2010A&A...509A..22N

The extremely relativistic Fe lines, detected from some active galactic nuclei (AGN), indicate that generation and reprocessing of the X-ray emission takes place in the immediate vicinity of the event horizon. Recently, general relativistic (GR) effects, in particular light bending which is very strong in that region, have been considered to be the cause of complex variability patterns observed in these AGNs. We study in detail the GR models of the X-ray spectral variability for various geometries of the X-ray source and with various relativistic effects being the dominant cause of spectral variability. The predicted properties are compared with the observational data of the Seyfert 1 galaxy MCG-6-30-15, which is currently the best studied AGN with signatures of strong gravity effects.
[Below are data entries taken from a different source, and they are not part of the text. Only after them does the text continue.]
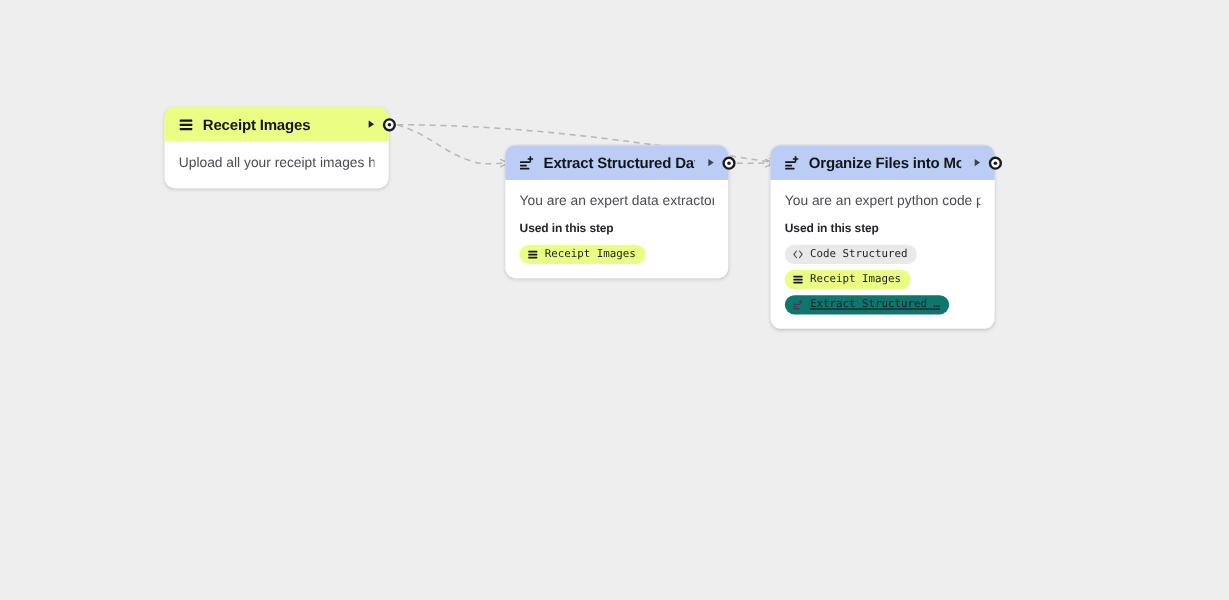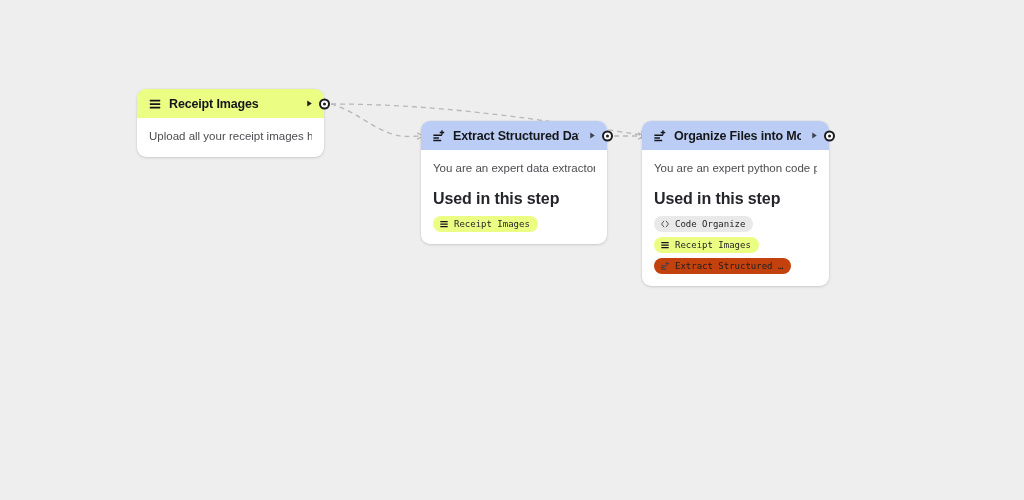--- a/index.html
+++ b/index.html
@@ -110,24 +110,24 @@
 
   .body-text {
     font-size: 11.5px;
     color: #4b4d52;
     line-height: 1.35;
     white-space: nowrap;
     overflow: hidden;
   }
 
   .used-label {
-    font-size: 16px;
+    font-size: 10px;
     font-weight: bold;
     color: #25262b;
-    margin-top: 13px;
+    margin-top: 8px;
     letter-spacing: -0.1px;
   }
 
   .chip-list {
     margin-top: 8px;
     display: flex;
     flex-direction: column;
     align-items: flex-start;
     gap: 5px;
   }
@@ -139,21 +139,21 @@
     height: 16px;
     padding: 0 8px 0 6px;
     border-radius: 8px;
     font-family: "DejaVu Sans Mono", monospace;
     font-size: 9px;
     color: #1d1e22;
     white-space: nowrap;
     box-sizing: border-box;
   }
   .chip.yellow { background: #ebfd83; }
-  .chip.blue   { background: #c2410c; }
+  .chip.blue   { background: #0f766e; text-decoration: underline; }
   .chip.gray   { background: #e9e9ea; }
 
   .chip-icon {
     width: 10px;
     height: 10px;
     flex: 0 0 auto;
     display: block;
   }
 </style>
 </head>
@@ -247,21 +247,21 @@
     </div>
     <div class="node-body">
       <div class="body-text">You are an expert python code pr...</div>
       <div class="used-label">Used in this step</div>
       <div class="chip-list">
         <span class="chip gray">
           <svg class="chip-icon" viewBox="0 0 16 16">
             <path d="M6 3.5 L2.5 8 L6 12.5" fill="none" stroke="#4a4c52" stroke-width="1.5" stroke-linecap="round" stroke-linejoin="round"></path>
             <path d="M10 3.5 L13.5 8 L10 12.5" fill="none" stroke="#4a4c52" stroke-width="1.5" stroke-linecap="round" stroke-linejoin="round"></path>
           </svg>
-          <span>Code Organize</span>
+          <span>Code Structured</span>
         </span>
         <span class="chip yellow">
           <svg class="chip-icon" viewBox="0 0 16 16">
             <rect x="2" y="3" width="12" height="2.3" rx="0.4" fill="#15161a"></rect>
             <rect x="2" y="7" width="12" height="2.3" rx="0.4" fill="#15161a"></rect>
             <rect x="2" y="11" width="12" height="2.3" rx="0.4" fill="#15161a"></rect>
           </svg>
           <span>Receipt Images</span>
         </span>
         <span class="chip blue">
We focus on modeling the root mean square (rms) spectra. We compute the rms spectra for the GR models using a Monte Carlo method, and compare them with the rms spectra from the Suzaku observations of MCG-6-30-15 on January 2006. The data disfavor models with the X-ray source (1) moving vertically on the symmetry axis or (2) corotating with the disc and changing height not far above the disc surface. The most likely explanation for the observed fractional variability is given by the model involving the X-ray source located at a very small, varying distance from a rapidly rotating black hole. This model predicts some enhanced variations in the red wing of the Fe line, which are not seen in the Suzaku observations. However, the enhanced variability of the red wing, while ruled out by the Suzaku data, is consistent with an excess rms variability, between 5 and 6 keV, reported for some previous ASCA and XMM observations. We speculate that the presence or lack of such a feature is related to the change of the ionization state of the innermost part of the disc, however, investigation of such effects is currently not possible in our model (where a neutral disc is assumed). If the model, completed by a description of ionization effects, proves to be fully consistent with the observational data, it will provide a strong indication that the central black hole in MCG-6-30-15 rotates rapidly, supporting similar conclusions derived from the Fe line profile.